Comme la plupart des réseaux sociaux, le site de Mark Zuckerberg contrôle les contenus a posteriori. Autrement dit, une fois que ceux-ci ont été publiés et signalés par les utilisateurs ou ses algorithmes. Cependant, le travail des modérateurs, même épaulé par des algorithmes censés identifier des contenus problématiques, s'avère de plus en plus complexe, à mesure qu'augmente le nombre de message, d'image ou de vidéo postés sur la plateforme. Dans un rapport publié en mai dernier, Facebook expliquait avoir passé au crible pas moins de 3,4 millions de posts, en l'espace de trois mois, soit 1,2 million de plus qu'entre octobre et fin décembre 2017. 

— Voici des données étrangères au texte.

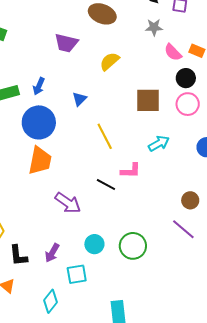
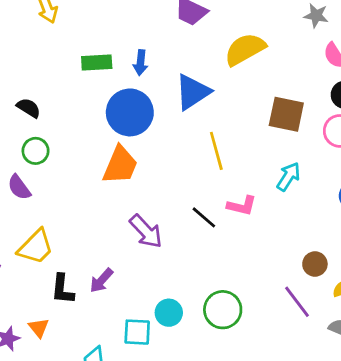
yellow semicircle: (110, 61) -> (245, 49), size x1.4
blue arrow: (39, 86) -> (140, 63), turned -30
blue triangle: (79, 99) -> (193, 92), size x1.8
cyan arrow: (159, 143) -> (289, 177), turned -40
cyan circle: (94, 244) -> (169, 313), moved
purple arrow: (52, 253) -> (101, 280), moved

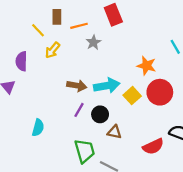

L’an dernier, à la suite d’une série de meurtres et de suicides diffusés en direct sur la plateforme, suite à l’introduction d’une nouvelle fonctionnalité, le Guardian décrivait dans une enquête les conditions de travail difficiles de ces modérateurs qui, après seulement deux semaines de formation, doivent examiner des milliers de rapports, en n'ayant parfois que 10 secondes pour trancher. Le quotidien britannique s’était procuré une centaine de documents internes décrivant les méthodes souvent déroutantes  utilisées par le réseau social pour modérer les millions de contenus postés chaque jour. 

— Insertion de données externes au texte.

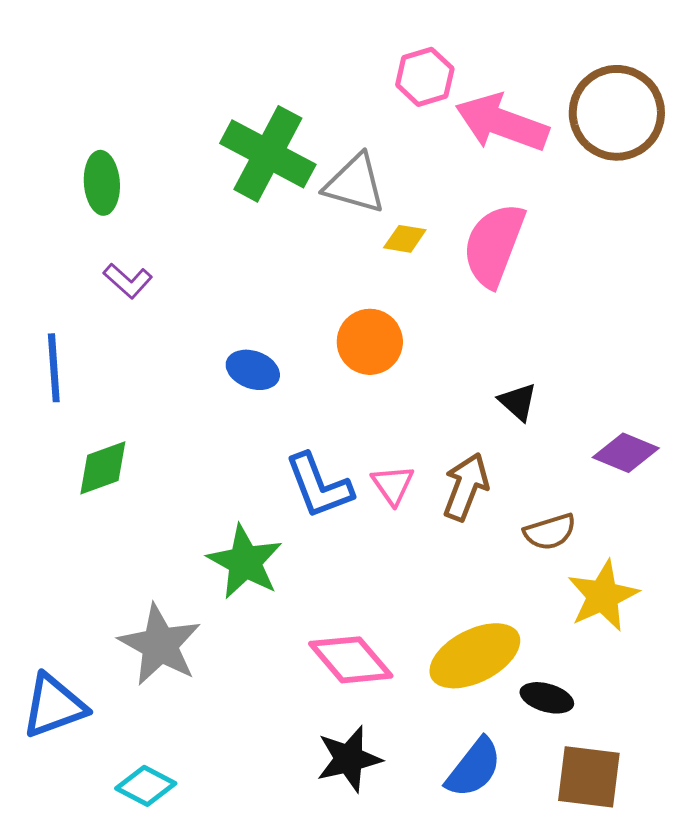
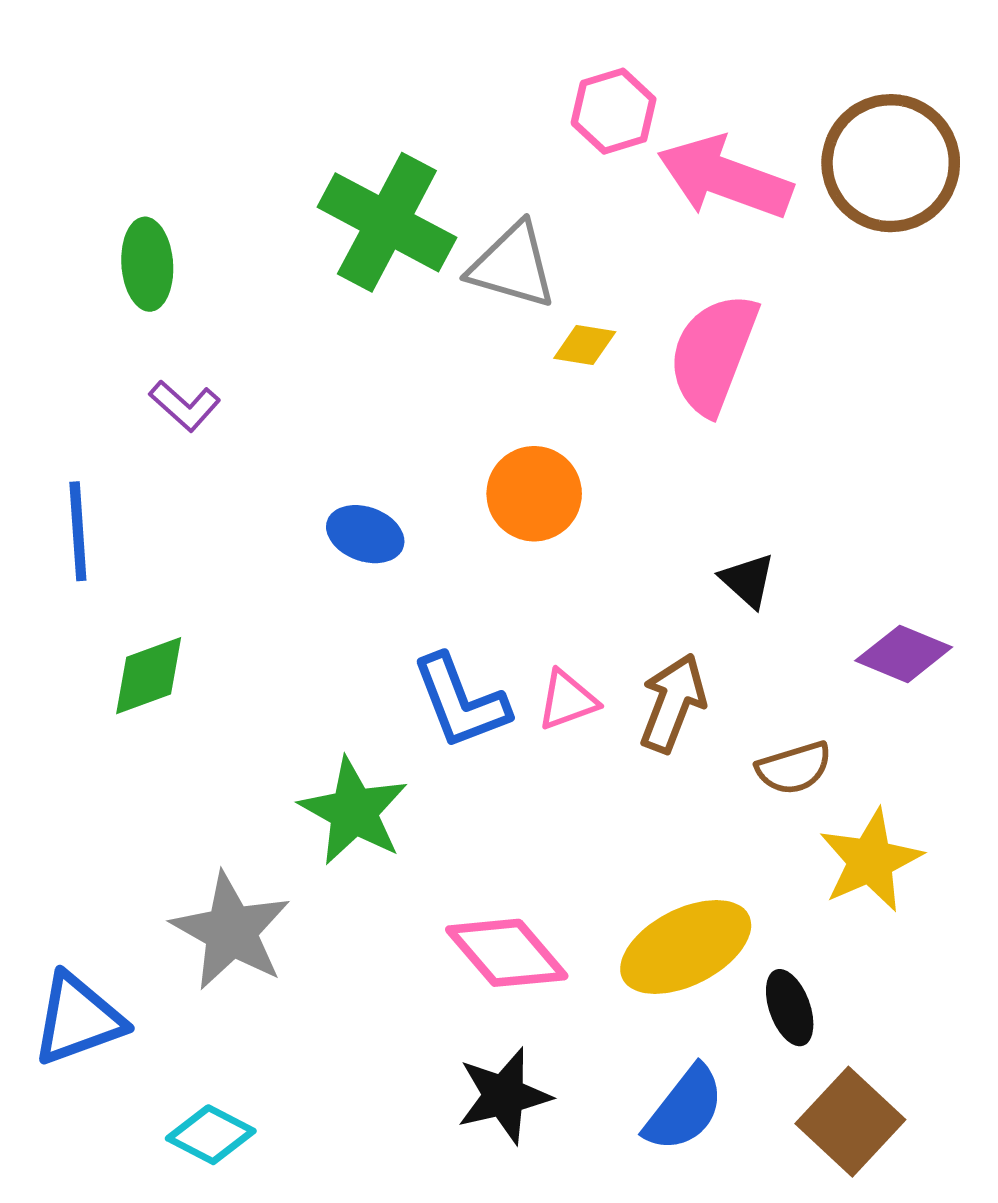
pink triangle: (393, 485) -> (567, 700), turned 45
black ellipse: (547, 698) -> (790, 1008), turned 54
brown square: (589, 777) -> (850, 1122), turned 36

Le quotidien britannique décrivait également les méthodes souvent déroutantes utilisées par le réseau social pour modérer les millions de contenus postés chaque jour. Parmi cette masse de fichiers, on y apprenait, par exemple, qu’une vidéo de mort violente, par exemple, ne doit pas toujours être supprimée. Si elle peut aider à nourrir un débat sur les maladies mentales, elle est acceptée sur le réseau social. Quant aux images montrant des faits de maltraitance à caractère non sexuel sur un enfant, elles peuvent également être tolérées, si elles ne glorifient pas de telles pratiques. A la suite de cette enquête, Facebook avait réagi en publiant un communiqué :

Notre priorité est de garantir la sécurité des personnes sur Facebook. Nous travaillons sans relâche pour que Facebook soit le plus sûr possible, tout en garantissant la liberté d’expression. Cela requiert beaucoup de réflexion autour de questions pointues et difficiles, et nous prenons très au sérieux le fait de le faire correctementMark Zuckerberg, le DG de Facebook

Traduisez, plutôt : nous sommes débordés et nous n'arrivons plus à gérer le flot d'horreurs qui s'y déverse. Face au tollé,le patron du plus grand réseau social au monde avait annoncé dans un message, posté en mai 2017 sur sa page Facebook, qu’il comptait, dans l’année qui vient, considérablement renforcer son équipe avec 3000 modérateurs supplémentaires. Une promesse que le site de Mark Zuckerberg assure avoir depuis honoré. 


Quand à Sarah Kats, dont Facebook a refusé de commenter le témoignage, elle a décidé de changer d'emploi. Elle travaille maintenant en tant qu'analyste dans le secteur de la sécurité informatique. La jeune femme assure paradoxalement ne pas garder un trop mauvais souvenir de son passé de modératrice. L'idée de protéger les utilisateurs, indique-t-elle, suffisait à la motiver.